È una cinepresa mai indipendente, quella di Mularuk, ma sempre ancorata agli spostamenti dei personaggi sullo schermo. Un obiettivo che vive sugli scarti di movimenti, gesti ed emozioni nati in seno a personalità idiosincratiche, portate sulla scena da interpretazioni alquanto convincenti e verosimili, giocate su una mimica ben calibrata e poco incline a un'esagerazione fuori luogo. Fortemente in parte è soprattutto Anna Smolowik nei panni di Magda.

Toppe cangianti di misteri ombrosi

Sostenuto da riprese ampie, poco incline al dettaglio, l'universo qui immortalato si rivela tutto illuminato, tutto colorato.Toppe di tonalità accese, che vanno a coprire buchi emotivi di una cittadina svegliatasi dal torpore sulla scia di un caso inquietante e misterioso di sonno eterno; una cittadina che adora "così tanto gli alberi che ama passare la vita all'ombra".
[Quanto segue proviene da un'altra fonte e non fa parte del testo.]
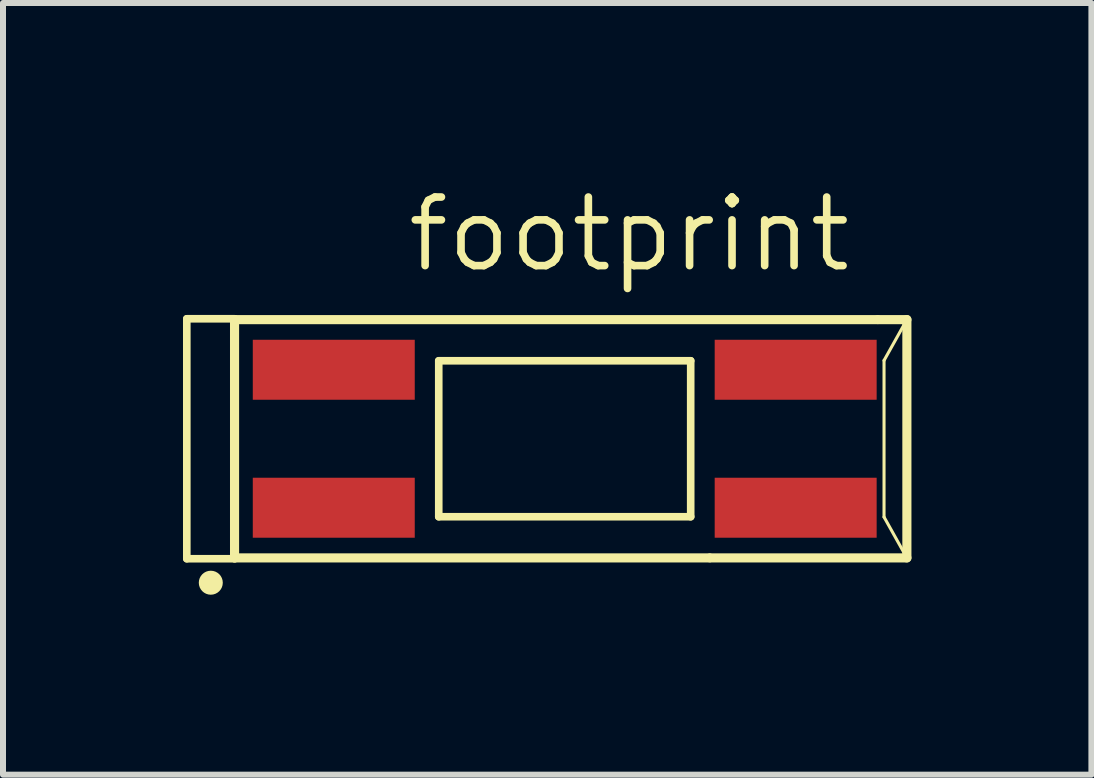
<source format=kicad_pcb>
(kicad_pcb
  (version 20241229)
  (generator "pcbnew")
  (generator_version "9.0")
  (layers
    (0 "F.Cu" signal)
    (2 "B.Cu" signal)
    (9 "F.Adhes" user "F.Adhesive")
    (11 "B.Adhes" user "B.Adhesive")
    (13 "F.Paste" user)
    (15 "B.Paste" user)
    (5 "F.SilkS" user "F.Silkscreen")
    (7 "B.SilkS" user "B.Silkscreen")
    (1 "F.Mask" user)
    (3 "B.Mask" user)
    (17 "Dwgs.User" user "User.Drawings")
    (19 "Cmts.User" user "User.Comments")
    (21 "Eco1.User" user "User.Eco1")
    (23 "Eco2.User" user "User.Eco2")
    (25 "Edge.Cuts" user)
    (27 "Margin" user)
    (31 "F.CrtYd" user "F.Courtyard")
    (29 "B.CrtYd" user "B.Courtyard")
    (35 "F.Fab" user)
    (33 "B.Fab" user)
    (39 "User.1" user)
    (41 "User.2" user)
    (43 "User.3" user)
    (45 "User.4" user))
  (footprint "footprint"
    (layer "F.Cu")
    (at 6.364 4.264)
    (property "Reference" "footprint" (at -2.683 -2.74 0) (layer "F.SilkS") (effects (font (size 1.143 1.143) (thickness 0.127)) (justify left bottom)))
    (fp_line (start -6.3 -2) (end -6.3 2) (stroke (width 0.127) (type solid)) (layer "F.SilkS"))
    (fp_line (start -6.3 2) (end -5.5 2) (stroke (width 0.127) (type solid)) (layer "F.SilkS"))
    (fp_line (start -5.504 -1.986) (end 5.213 -1.986) (stroke (width 0.152) (type solid)) (layer "F.SilkS"))
    (fp_line (start -5.504 1.986) (end -5.504 -1.986) (stroke (width 0.152) (type solid)) (layer "F.SilkS"))
    (fp_line (start -5.504 1.986) (end 2.413 1.986) (stroke (width 0.152) (type solid)) (layer "F.SilkS"))
    (fp_line (start -5.5 -2) (end -6.3 -2) (stroke (width 0.127) (type solid)) (layer "F.SilkS"))
    (fp_line (start -2.1 -1.3) (end 2.1 -1.3) (stroke (width 0.127) (type solid)) (layer "F.SilkS"))
    (fp_line (start -2.1 1.3) (end -2.1 -1.3) (stroke (width 0.127) (type solid)) (layer "F.SilkS"))
    (fp_line (start 2.1 -1.3) (end 2.1 1.3) (stroke (width 0.127) (type solid)) (layer "F.SilkS"))
    (fp_line (start 2.1 1.3) (end -2.1 1.3) (stroke (width 0.127) (type solid)) (layer "F.SilkS"))
    (fp_line (start 2.423 1.986) (end 5.704 1.986) (stroke (width 0.152) (type solid)) (layer "F.SilkS"))
    (fp_line (start 5.223 -1.986) (end 5.704 -1.986) (stroke (width 0.152) (type solid)) (layer "F.SilkS"))
    (fp_line (start 5.323 -1.305) (end 5.704 -1.986) (stroke (width 0.051) (type solid)) (layer "F.SilkS"))
    (fp_line (start 5.323 1.305) (end 5.323 -1.305) (stroke (width 0.051) (type solid)) (layer "F.SilkS"))
    (fp_line (start 5.323 1.305) (end 5.704 1.986) (stroke (width 0.051) (type solid)) (layer "F.SilkS"))
    (fp_line (start 5.704 -1.986) (end 5.704 1.986) (stroke (width 0.152) (type solid)) (layer "F.SilkS"))
    (fp_circle (center -5.9 2.4) (end -5.8 2.4) (stroke (width 0.2) (type solid)) (fill yes) (layer "F.SilkS"))
    (pad "1" smd rect (at -3.85 1.15) (size 2.7 1) (layers "F.Cu" "F.Mask" "F.Paste"))
    (pad "2" smd rect (at 3.85 1.15) (size 2.7 1) (layers "F.Cu" "F.Mask" "F.Paste"))
    (pad "3" smd rect (at 3.85 -1.15) (size 2.7 1) (layers "F.Cu" "F.Mask" "F.Paste"))
    (pad "4" smd rect (at -3.85 -1.15) (size 2.7 1) (layers "F.Cu" "F.Mask" "F.Paste")))
  (gr_rect
    (start -3 -3)
    (end 15.144 9.864)
    (stroke (width 0.1) (type default))
    (fill no)
    (layer "Edge.Cuts")))
</source>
Ed è dietro l'operazione di immortalare lo scorrere della vita di uomini e donne che si sentono vivi grazie alla morte di una loro concittadina, che si insinua tutta la (seppur leggera e non causticamente d'impatto) vena ironica e parodica di un'opera come L'enigma del ciondolo.

Il film presenta tutti gli elementi tipici del genere poliziesco, con il commissario e il suo immancabile impermeabile, i pedinamenti, le carrellate in avanti per addentrarsi nelle sale attraverso porte che reduplicano aperture teatrali, le inquadrature inclinate, e gli sguardi dall'alto che schiacciano verso il basso una protagonista vittima dei propri timori. Una fragilità emotiva che va a riflettersi in un caso di omicidio frastagliato, sconnesso, disordinato, ma ora pronto a trovare un proprio ordine nel caos, non appena la stessa Magda ritroverà la propria unicità e forza interiore.

Detective alla seconda

In un gioco di moltiplicazioni di sguardi e continui stimoli visivi, lo spettatore reduplica la figura di Magda, ricalcando i suoi contorni e improvvisandosi, analogamente a lei, detective.

In un sistema costruito su finalità di rappresentazione oggettiva della realtà, così da scandagliarne ogni più singolo elemento per ricercare la verità dietro l'omicidio, la finzione supera i confini delle pagine e si addentra nella vita di tutti i giorni. Il fine ultimo di intrattenere il pubblico, rivestendo lo sviluppo dell'intreccio con una patina di mistero, è ampiamente raggiunto. Ciononostante, la mancanza di quel coraggio necessario a osare, tecnicamente parlando, rasenta la sufficienza trascinando il film nella sfera della mediocrità. Nessuna intenzione o approccio allo sconvolgimento emotivo, alla suspense, al terrore, o all'ansia. Una volontà di rendere tutto visibile, leggero, da ritrovarsi nella resa fotografica dell'opera, tutta giocata su un sistema di luci che illuminano, piuttosto che avvolgere il contesto cittadino in un abbraccio ombroso di vita e morte.
I sorrisi vanno così a esorcizzare la pesantezza emotiva di pochi momenti, mentre la mente non afferra, imprigiona, fa sua questa storia, ben presto destinata agli archivi del ricordo, sfumando via giorno dopo giorno, come un ciondolo perduto nel fondo di un cassetto.

L'enigma del ciondolo Concludiamo la nostra recensione de L'enigma del ciondolo sottolineando come l'universo acceso e illuminato proposto da Piotr Mularuk non è altro che una finestra aperta sull'intrattenimento, facendo a meno di quell'aura misteriosa, ombrosa e nefasta tipica del thriller poliziesco a cui siamo ormai abituati. Un'opera che quindi fa il suo lavoro senza entusiasmare o rimanere particolarmente impressa nella mente dello spettatore, che potrebbe dimenticarla in fretta. Trovate il film disponibile in streaming nel catalogo di Netflix.